** Material shown follows **

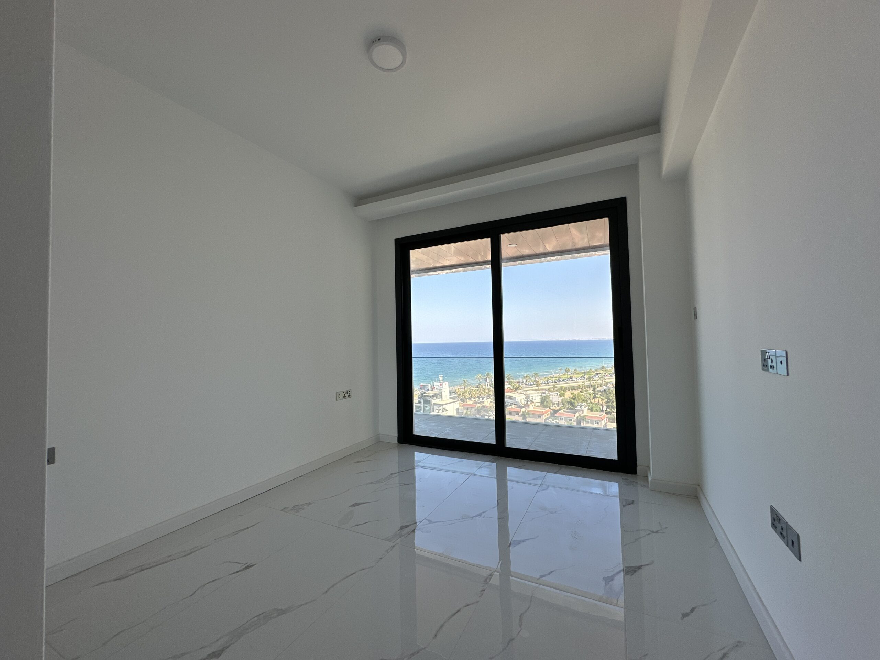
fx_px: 356
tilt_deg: +2.5
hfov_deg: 102.1
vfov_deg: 85.7
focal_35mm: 14
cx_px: 440
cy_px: 330
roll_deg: +1.6
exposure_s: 1/518
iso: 40
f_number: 2.2
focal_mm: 2.22
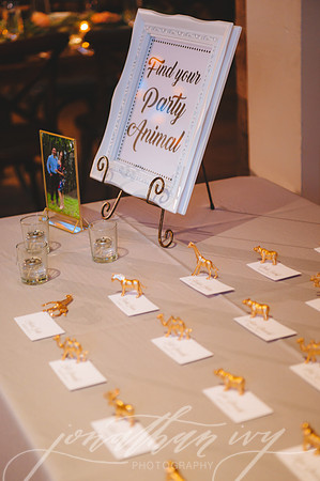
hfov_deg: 19.4
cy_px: 240
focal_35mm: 70
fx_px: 935
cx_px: 160
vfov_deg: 28.9
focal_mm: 70
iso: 2500
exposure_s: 1/60
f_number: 2.8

** End of Material shown **

Aim of the exercise:
Quote the entries in full. Any image among them is to be omitted from the copy.

Solution:
fx_px: 356
tilt_deg: +2.5
hfov_deg: 102.1
vfov_deg: 85.7
focal_35mm: 14
cx_px: 440
cy_px: 330
roll_deg: +1.6
exposure_s: 1/518
iso: 40
f_number: 2.2
focal_mm: 2.22
hfov_deg: 19.4
cy_px: 240
focal_35mm: 70
fx_px: 935
cx_px: 160
vfov_deg: 28.9
focal_mm: 70
iso: 2500
exposure_s: 1/60
f_number: 2.8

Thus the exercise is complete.